• Work to be completed: Find each line in the data below that contains the string "roger" and copy those lines out. Case counts when matching.

═══ Record excerpts

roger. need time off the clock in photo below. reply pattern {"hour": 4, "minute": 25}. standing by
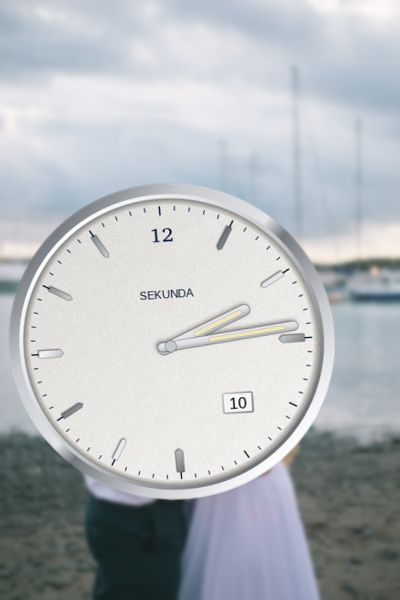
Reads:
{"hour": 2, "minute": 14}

══════
═══ Record excerpts

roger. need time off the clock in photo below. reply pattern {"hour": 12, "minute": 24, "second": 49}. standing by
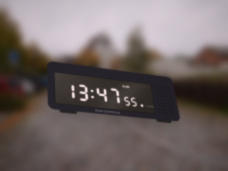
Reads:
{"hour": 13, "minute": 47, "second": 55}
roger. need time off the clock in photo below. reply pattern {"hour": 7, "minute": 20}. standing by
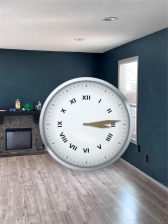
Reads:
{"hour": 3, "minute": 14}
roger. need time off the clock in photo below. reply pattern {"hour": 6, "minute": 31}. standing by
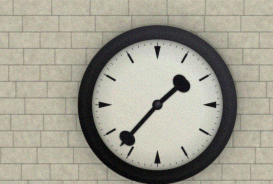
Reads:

══════
═══ Record excerpts

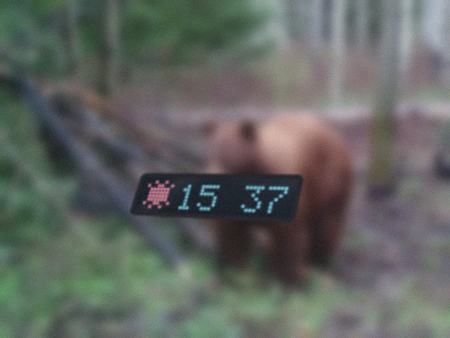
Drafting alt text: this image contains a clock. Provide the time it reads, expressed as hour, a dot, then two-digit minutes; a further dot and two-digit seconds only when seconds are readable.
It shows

══════

• Expected answer:
roger. need time off the clock in photo below. reply pattern {"hour": 4, "minute": 25}. standing by
roger. need time off the clock in photo below. reply pattern {"hour": 12, "minute": 24, "second": 49}. standing by
roger. need time off the clock in photo below. reply pattern {"hour": 7, "minute": 20}. standing by
roger. need time off the clock in photo below. reply pattern {"hour": 6, "minute": 31}. standing by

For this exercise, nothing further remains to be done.